In April 2016, in another nationally televised interview, Obama made clear that he did not want Clinton to be indicted. His rationale was a legally frivolous straw man: Clinton had not intended to harm national security. This was not an element of the felony offenses she had committed; nor was it in dispute. No matter: Obama’s analysis was the stated view of the chief executive. If, as was sure to happen, his subordinates in the executive law-enforcement agencies conformed their decisions to his stated view, there would be no prosecution.

Within a few weeks, even though the investigation was ostensibly still underway and over a dozen key witnesses — including Clinton herself — had not yet been interviewed, the FBI began drafting Comey’s remarks that would close the investigation. There would be no prosecution.

On June 27, Lynch met with Clinton’s husband, former President Bill Clinton, on an out-of-the-way Arizona tarmac, where their security details arranged for both their planes to be parked.

Over the next few days, the FBI took pains to strike any reference to Obama’s emails with Mrs.

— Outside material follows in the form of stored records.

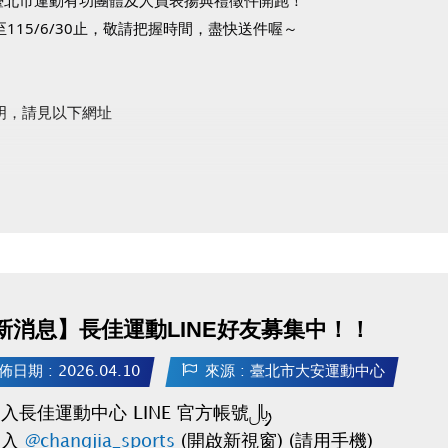
115/6/30止，敬請把握時間，盡快送件喔～
明，請見以下網址
政府體育局官網(開啟新視窗)
運動有功團體及人員表揚典禮FB粉絲專頁(開啟新視窗)
新消息】長佳運動LINE好友募集中！！
佈日期 : 2026.04.10
來源 : 臺北市大安運動中心
入長佳運動中心 LINE 官方帳號：
加入
@changjia_sports
(開啟新視窗) (請用手機)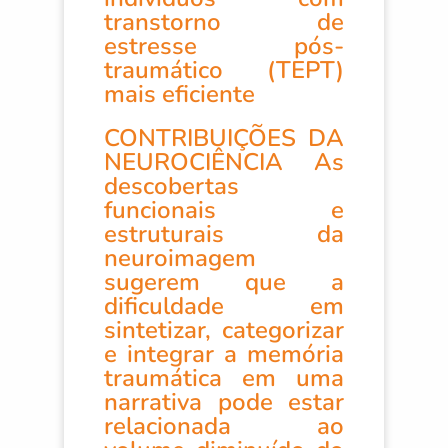
transtorno de
estresse pós-
traumático (TEPT)
mais eficiente
CONTRIBUIÇÕES DA
NEUROCIÊNCIA As
descobertas
funcionais e
estruturais da
neuroimagem
sugerem que a
dificuldade em
sintetizar, categorizar
e integrar a memória
traumática em uma
narrativa pode estar
relacionada ao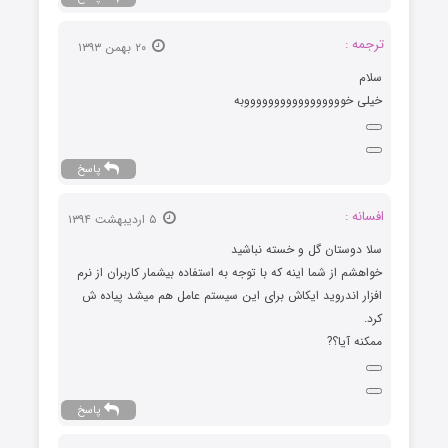
ترجمه :
۲۰ بهمن ۱۳۹۳
سلام
خیلی خوووووووووووووووووبه
پاسخ
افسانه :
۵ اردیبهشت ۱۳۹۴
سلا دوستان گل و خسته نباشید
خواهشم از شما اینه که با توجه به استفاده بیشمار کاربران از نرم
افزار اندروید ایکاش برای این سیستم عامل هم میشد پیاده ش
کرد.
ممکنه آیا؟?
پاسخ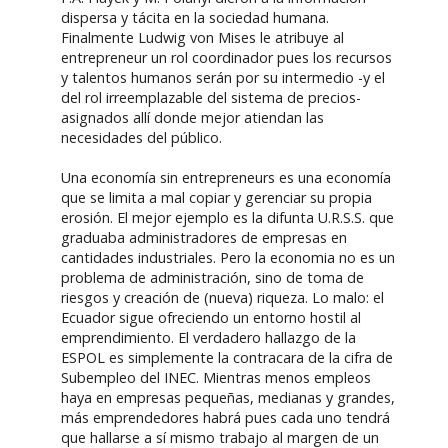
dispersa y tácita en la sociedad humana.
Finalmente Ludwig von Mises le atribuye al
entrepreneur un rol coordinador pues los recursos
y talentos humanos serán por su intermedio -y el
del rol irreemplazable del sistema de precios-
asignados allí donde mejor atiendan las
necesidades del público.
Una economía sin entrepreneurs es una economía
que se limita a mal copiar y gerenciar su propia
erosión. El mejor ejemplo es la difunta U.R.S.S. que
graduaba administradores de empresas en
cantidades industriales. Pero la economia no es un
problema de administración, sino de toma de
riesgos y creación de (nueva) riqueza. Lo malo: el
Ecuador sigue ofreciendo un entorno hostil al
emprendimiento. El verdadero hallazgo de la
ESPOL es simplemente la contracara de la cifra de
Subempleo del INEC. Mientras menos empleos
haya en empresas pequeñas, medianas y grandes,
más emprendedores habrá pues cada uno tendrá
que hallarse a sí mismo trabajo al margen de un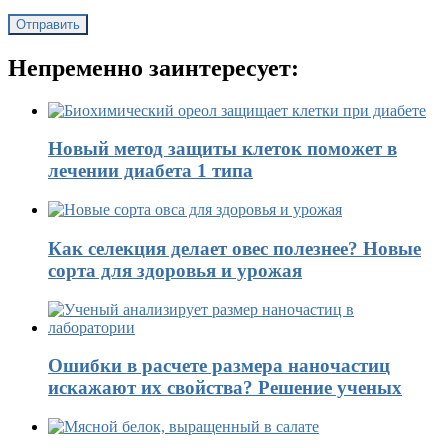
Непременно заинтересует:
Новый метод защиты клеток поможет в
лечении диабета 1 типа
Как селекция делает овес полезнее? Новые
сорта для здоровья и урожая
Ошибки в расчете размера наночастиц
искажают их свойства? Решение ученых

Clinton from the statement in which Comey would effectively end the “matter” with no prosecution.

On July 1, amid intense public criticism of her meeting with Bill Clinton, Attorney General Lynch piously announced that she would accept whatever recommendation the FBI director and career prosecutors made about charging Clinton. As Page told Strzok in a text that day, “This is a purposeful leak following the airplane snafu.” It was also playacting. Page elaborated that the attorney general already “knows no charges will be brought.” Of course she did: It was understood by all involved that there would be no prosecution.

Knowing that, Lynch had given the FBI notice on June 30 that she’d be announcing her intention to accept Comey’s recommendation. Fearing this just might look a bit choreographed, the FBI promptly amended Comey’s planned remarks to include this assertion (which he in fact made on July 5): “I have not coordinated or reviewed this statement in any way with the Department of Justice or any other part of the government. They do not know what I am about to say.”

But they did not need to participate in drafting the statement, and they did not need to know the precise words he was going to use. It was not Comey’s decision anyway. All they needed to know was that there would be no prosecution.